Most importantly, the two biggest factors are represented by payment history and amounts owed – combining for over 65% of your score, while everything else is either 10 or 15%.
Payment history is another way of asking the question of “Do you pay on time, and if not, how long do you take to repay?” It is absolutely essential to pay on time – a late score, whether 30, 60 or 90 days, or even longer – will stay on your score for up to 7 years, which is a giant red flag for other banks. However, it’s crucial to note that if you are mistakenly late once, you can often call up the bank and plead ignorance/forgiveness. If you have a history of on-time payments, they will most likely forgive the late payment and will not report it to the credit bureau. This happened to me once when I was younger and dumber. Feel free to also escalate the matter if you don’t think you are getting the response you want. (It is very important to not only pay on-time, but in full every single month. The interest rates on some cards can approach 25-30%, which completely destroys the miles / points earned by spend. For example, paying $300 interest each month for three months means that “free” ticket you booked on points really costs $900. You want to avoid that.)
The purple portion of the graph, or amounts owed, represents how much of your total credit you are using, or “credit utilization.” This part of your score can be drastically changed for the better by applying for more cards, which gives you more credit. For example, pretend you have one card with a $1000 limit and you want to buy a new refrigerator because the old one conked out. However, the fridge costs $800. Obviously, you can buy put it on your one credit card because 800 < 1000. However, to the bank whose credit card you are using, it looks like you are using 80% of your credit limit, which is a big red flag. They assume that you are “maxing out” your available credit and your credit score will dip (scroll down to “Amounts Owed Tips”) because of it. (Please ignore the last bit of advice in the “Amounts Owed Tips” portion. If that was true, I wouldn’t be writing this blog and would have only one or two credit cards.)
Now, pretend that you have two or even three credit cards, each with limits of $1000. The fridge still costs the same – $800. However, your credit limit is now $3000, which means your use of available credit is around 27%, which is near the optimum limit of 1/3 of your available credit. For proof, here is a screencap from Motley Fool, an investment site.
Additionally, from Mint.com, I found the below blurb:
I am not sure of how much credit I have exactly, but it’s over $50,000. Seven percent of that number is $3500 – which is an amount I am most certainly not spending every month. Seven percent of $10,000 is $700 – which is still a pretty big amount too. To sum up, don’t worry much about this part of your card once you get 2 or 3 cards, or have one card with a large limit – the credit limits will take their of themselves.
Closing cards is also an important part of the game, as you cannot apply for the same card and get that same signup bonus over and over. Closing cards is only for cards that have an annual fee – cards that are free you should keep forever to age your account history. Cards with annual fees can also have benefits that outweigh or mitigate the annual fee, like the Chase Sapphire Preferred, which has a 7% bonus on points earned in a year. It is up to you, the customer, on whether these benefits are worth the fee. You can also call up the credit card issuer and ask for an “adjustment,” a.k.a. points, or a statement credit to lessen the financial pain of the annual fee. Factors could include the amount of spend on the card, the availability of a better card elsewhere and that you don’t want to pay the annual fee – anything you feel is legitimate, is. It’s your card and your money.

◆ WHAT NEEDS TO BE DONE ◆
Pick up the piece on credit scores and credit card strategy after its final sentence and keep writing in the same voice.

◆ INFORMATION SHOWN ◆
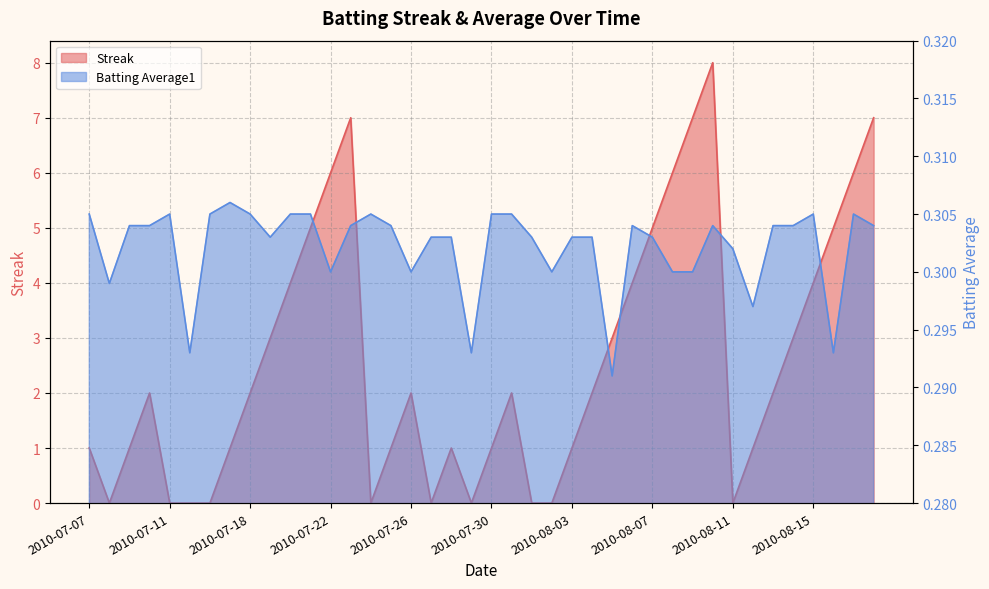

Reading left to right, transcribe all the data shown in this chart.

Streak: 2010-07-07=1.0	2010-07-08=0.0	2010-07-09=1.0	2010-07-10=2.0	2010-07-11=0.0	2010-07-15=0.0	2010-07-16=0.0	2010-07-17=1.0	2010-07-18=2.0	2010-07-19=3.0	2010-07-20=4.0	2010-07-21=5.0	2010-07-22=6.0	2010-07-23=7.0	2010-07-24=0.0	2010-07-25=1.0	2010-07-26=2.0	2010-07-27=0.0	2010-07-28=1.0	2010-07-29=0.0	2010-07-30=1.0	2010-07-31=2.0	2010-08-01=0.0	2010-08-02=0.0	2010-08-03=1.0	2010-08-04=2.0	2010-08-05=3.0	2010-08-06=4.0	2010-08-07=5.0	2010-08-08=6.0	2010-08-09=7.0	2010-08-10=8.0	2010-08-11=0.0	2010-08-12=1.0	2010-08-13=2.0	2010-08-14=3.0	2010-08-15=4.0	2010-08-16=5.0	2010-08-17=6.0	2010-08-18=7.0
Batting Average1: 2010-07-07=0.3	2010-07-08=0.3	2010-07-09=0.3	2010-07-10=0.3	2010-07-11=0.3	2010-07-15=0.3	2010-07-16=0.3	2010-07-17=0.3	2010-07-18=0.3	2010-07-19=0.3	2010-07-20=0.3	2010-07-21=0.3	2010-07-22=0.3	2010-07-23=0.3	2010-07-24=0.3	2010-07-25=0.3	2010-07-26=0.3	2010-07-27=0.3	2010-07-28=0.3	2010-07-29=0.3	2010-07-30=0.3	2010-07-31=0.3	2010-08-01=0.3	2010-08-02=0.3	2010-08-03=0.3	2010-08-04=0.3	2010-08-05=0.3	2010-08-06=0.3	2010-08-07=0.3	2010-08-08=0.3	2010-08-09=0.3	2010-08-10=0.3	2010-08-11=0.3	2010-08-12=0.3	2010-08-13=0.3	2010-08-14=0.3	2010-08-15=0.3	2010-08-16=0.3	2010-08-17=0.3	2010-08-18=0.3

◆ TASK RESULT ◆
The impact of closing cards can be found in this link, which is an interview with a MyFICO Product Support Manager. Some highlights are below:
1. Even a canceled card stays on your credit report for up to ten years – this helps your average account age.
2. There is no difference on your credit score if you cancel the card or if the issuer does.
3. There is no such thing as “too much credit.”
4. One tip from me – if calling to cancel a card, ask to put the credit from that card on a different card from the same issuer. Not doing so reduces your total amount of credit and, therefore, your credit score. Do not close the card if one customer service representative says no. Hang up and try again!
In my experience, I have called to cancel two cards – my American Express Business Gold and my Chase British Airways. The AmEx I couldn’t get any type of credit towards the $175 annual fee – which is typical for a business card – so I cancelled it, as there were no useful benefits to me that were greater than $175. I canceled the card in the eleventh month of card membership. The Chase British Airways card I ended up not canceling (yet!) for the sum of 5,000 Avios (British Airways’ term for their mileage currency). I will probably call to cancel again before the year is up, as I have had that card for 10 months. Maybe I can get a better offer then. . .

THOUGHT 3 – “This sounds like a scam!”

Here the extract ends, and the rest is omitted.